JOBS:
**1)** Rewrite the paragraph in the Midnight Sins post that begins "One thing I have noticed" in fewer words, keeping its main facts.
**2)** According to the Midnight Sins post, which parties besides the author do some reviewers blame for the poor finished book?
**3)** Carry on the Midnight Sins post from its final sentence.

PAGE:

Midnight Sins and Errors

Book CoverOne thing I have noticed in the past year or so is that the more romance readers are online speaking with one another, the faster we all get a working understanding of the publishing process. We learn more about how a book is produced, in other words, the more we speak with writers, editors, and publishing professionals.

Remember Navarro’s Promise, where the promised sex scene was entirely missing? That scene is available as a download on her site.

But alas, it seems the error-filled Lora Leigh books continue: the reviews for her latest book, Midnight Sins, are cringeworthy.

But what is interesting is that some reviewers spread the blame for the terrible finished product across several parties, including the editors and the publisher.

Once again, Lora Leigh has apparently gotten away with writing a book that was never read by anyone at her publishing company.

She screws up ages, details, names & relationships to such an extent that the story is incomprehensible….

Saved data entries:
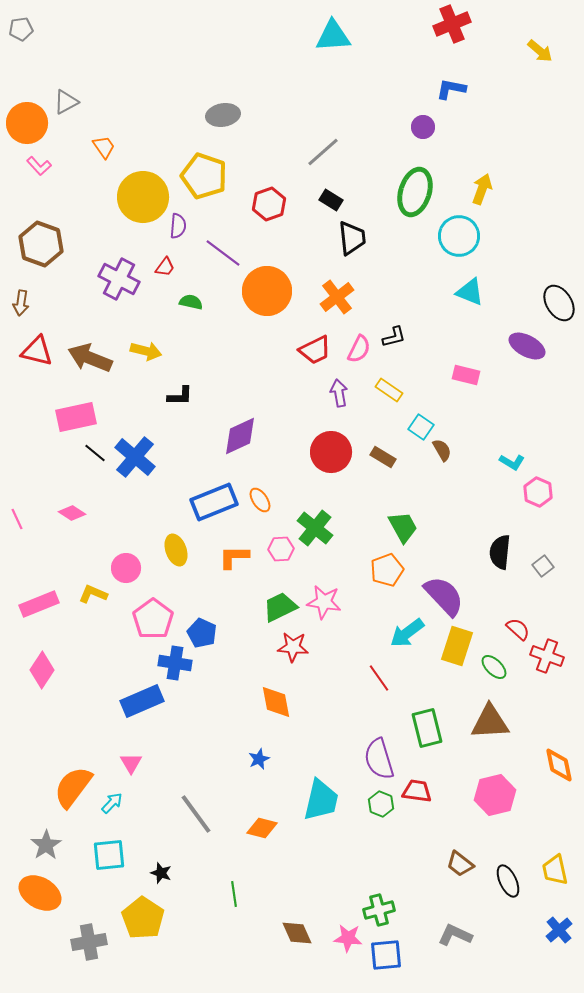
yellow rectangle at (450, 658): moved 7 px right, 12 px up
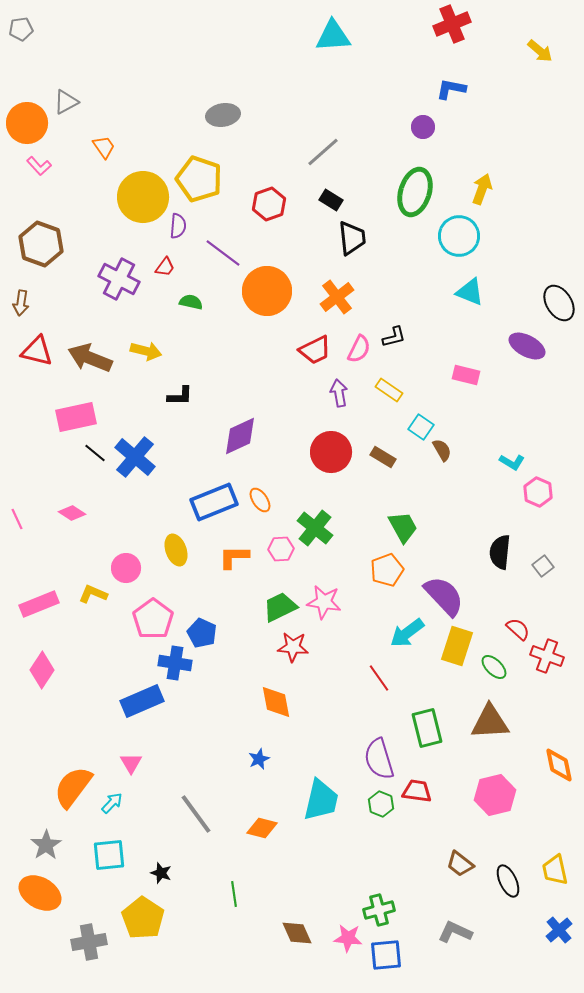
yellow pentagon at (204, 176): moved 5 px left, 3 px down
gray L-shape at (455, 935): moved 3 px up
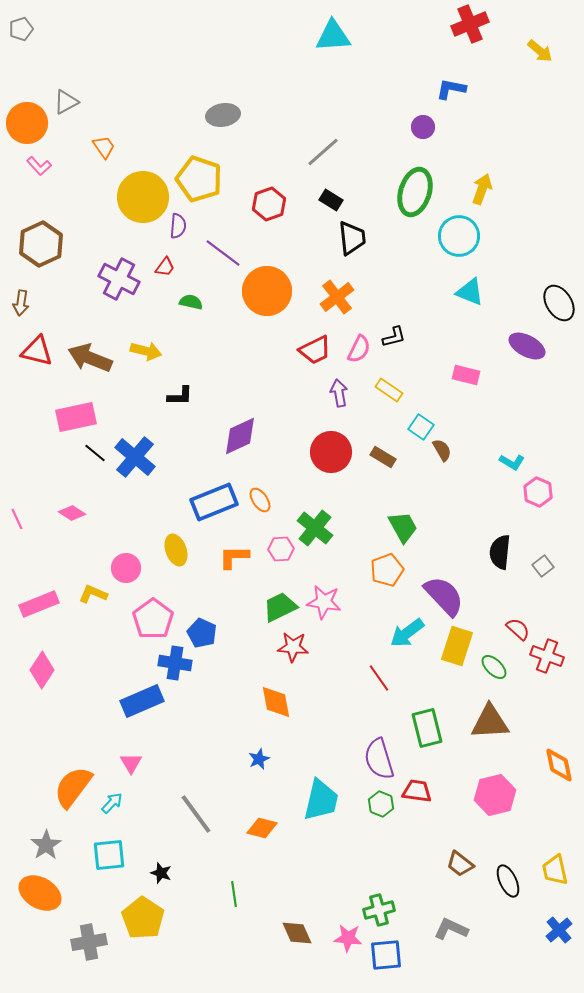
red cross at (452, 24): moved 18 px right
gray pentagon at (21, 29): rotated 10 degrees counterclockwise
brown hexagon at (41, 244): rotated 15 degrees clockwise
gray L-shape at (455, 932): moved 4 px left, 3 px up
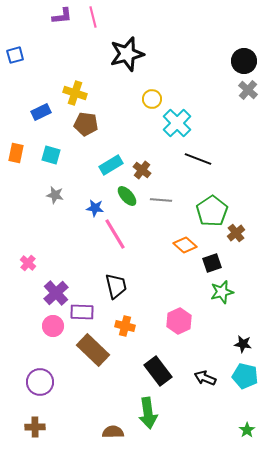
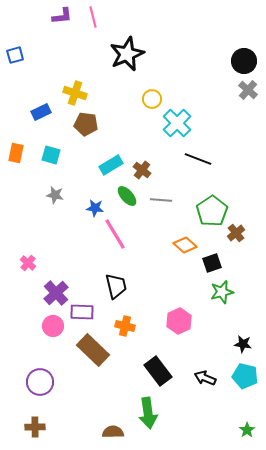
black star at (127, 54): rotated 8 degrees counterclockwise
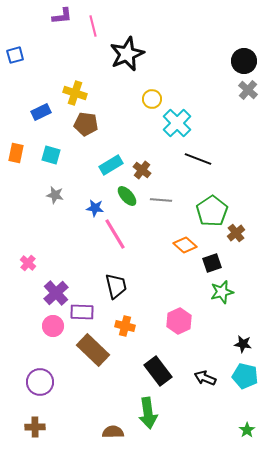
pink line at (93, 17): moved 9 px down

ANSWERS GIVEN:
**1)** Over roughly the past year, the more romance readers have talked online with one another and with writers, editors, and publishing professionals, the faster they have come to understand how books are produced.

**2)** The editors and the publisher.

**3)**
There are just too many more errors—I counted 78 in the entire book—almost 3 a page. She can’t keep Rafe’s height correct – he’s 6’3”, no he’s 6’2”.

And where the heck did the villain come from? Never met him, never heard about him, just appears in the last 10 pages.

Not going to bother reading Lora Leigh anymore until someone actually begins editing her books.

 

I am just about fed up with the inconsistencies in the time line. One minute it’s been five years since they’ve been together, the next it’s been two. Or it’s been twelve years since her sister was killed, the next it’s eleven. I have to stop and think of the back story in order to figure out what they mean.

And the editing job is awful. There are quotations in the middle of statements and missing commas. It forces me to stop for a second and try to figure out what is being said or done. Instead, I should just be able to flow through the story.

Overall, it had the potential to be a really good story. I think the editors dropped the ball when they should have caught this stuff before it was released.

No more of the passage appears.